Wednesday, November 25, 2020

HEAVY HEAVY--The Warmth of Other Suns

 



Heavy, Heavy,

If you are looking for something light to read, Isabel Wilkerson's  2010's The Warmth of Other Suns  is not  one you are going to put on  your short list. It is heavy in weight (some 500 pages) and  in challenging content..  If you are white and feeling pretty good about how you managed to succeed in spite of challenging circumstances, it will also be a rather nasty wakeup call. 

Should you decide to take up the challenge, you can start with the knowledge that writer Gay Talese called the book--“A seminal work of narrative non-fiction.”   My start will be to note that I finished it on the same day that President Elect Biden announced his first cabinet picks. Among them was the appointment of a  long time African American diplomat to be Ambassador to the United Nations.  Her story along with the story of Vice President Elect Harris, could easily be included as examples of the slow but hopefully steady continuation of what has now been called  the “Great Migration.”  Wilkerson said her central purpose was to tell the story of this vast population shift and emphasized that it did not come from abroad but from within the country.  From  WWI  all the way into the 1970’s several million  African-Americans moved out of the  Jim  Crow South and into the rest of the country.  Wilkerson also wanted to change the emphasis of past studies on this migration from demographic statistics, sociology, and politics to the more personal telling of  the life stories of those who dared to make and survive the journey. And for me that is what makes the book readable as a narrative rather than an academic tome. 
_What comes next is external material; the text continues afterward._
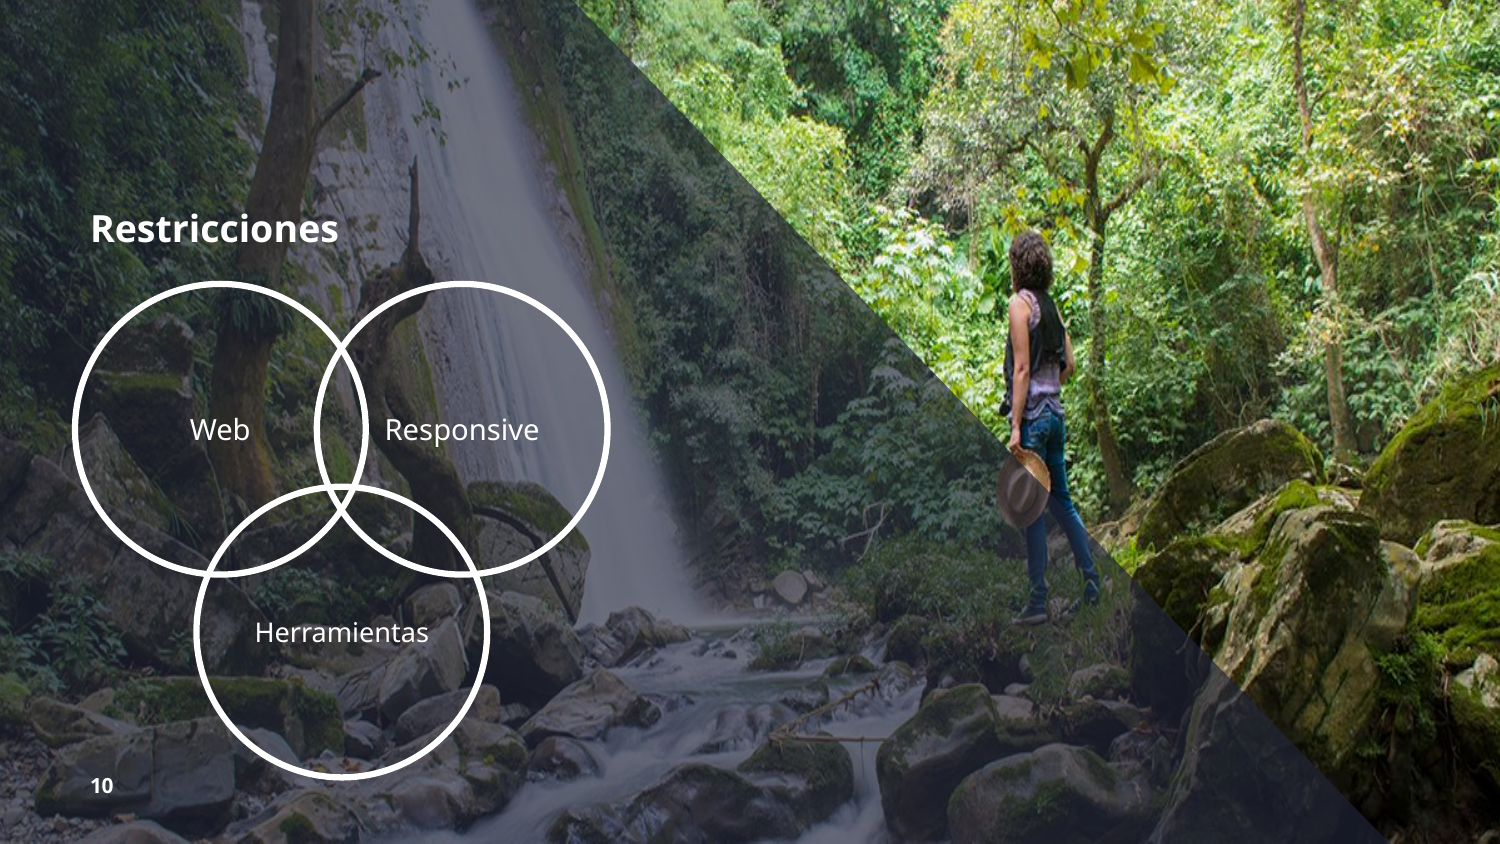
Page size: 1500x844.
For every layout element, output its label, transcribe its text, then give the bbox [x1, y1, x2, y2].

To do this she settled on three archetypal African Americans out of the many she interviewed. Then she distributed their stories in small snippets while filling the spaces in-between with the historical contexts they were living through.  Readers will meet a flamboyant MD,  Robert Joseph Pershing Foster, who drives alone in his Buick all the way to California from Louisiana to start a new life. They will  meet George Swanson Starling, a bright young fruit picker just starting his education, who has to flee Jim Crow retribution for his activism and finds himself working for the rest of his life on a rail line that plies the coast from his native Florida to the Big Apple.  And finally you will meet the lynchpin character, Ida Mae  Brandon Gladney, a sharecropper’s  long suffering wife,  who travels with her husband and their two children (with another on the way)  north on the Illinois Central to exchange  their no win cycle of poverty and violence for a  new life in the teeming tenements of  Chicago’s south side. 

Though each of these three suffered from the political, social, and economic  reality of the racist Jim Crow South,  each of them also faces the more subtle but equal racism in their new homes.  

Ida Mae called up the most emotion in me as her struggles center in the very Midwest that I grew up in. Dr. Foster’s journey hooked me because he was  flamboyant and theatrical.  There was a familiarity there as well because on  his drive to California  he went through Lordsburg, NM, a town my wife and I have driven through on Interstate 10 every year for the past five years on our way to winter in Tucson.  Foster’s experience in Lordsburg  was heart wrenching as he searched futilely for a hotel or motel that would rent him a room, while our experience many years later has always been pleasurable as we passed through. George Starling was for me the most tragic because he was intelligent but ended up  traveling back and forth between his new home and the place he left without ever managing to gain what he had started out wanting the most—a formal education.  

All three of these brave folks, who dispersed to every part of our land, blend together to tell the indelible truth that white America has not made enough progress yet to rid itself of its systemic faults.  The courage of these migrants to leave their birth homes, to survive in an entirely new environment,  and yes to succeed there amidst a system that was designed to block their every attempt to rise,  is ultimately a sign of hope for me.  There must somehow be a way to find some light at the end of our tunnel of shame. .

 Was the “Great Migration” worth it?   Did the millions just trade one enslaved condition for another equally as bad?   Wilkerson agrees that initially academic studies said that the migrations solved nothing and just transported the problems of the South to the North.  But she then goes on to argue that those conclusions were in error.  A modern re-study of the data shows her that the migrants were not just bringing the same unrest to their new homes.  She claims that on balance the migrants were more educated than their northern competitors, that their families were more socially stable,  and that they were  more likely to earn better salaries because they were willing to work harder and longer even in less desirable jobs.   In other words the migration moved the most able , the most dedicated, and the most resilient  to the new lands  where they didn’t necessarily prosper, but where they were at least able to recapture some dignity and wisdom that could be passed on to the next generations.    

There is  much more in this beautifully written and moving study,  but I will leave it to you to find those for yourself.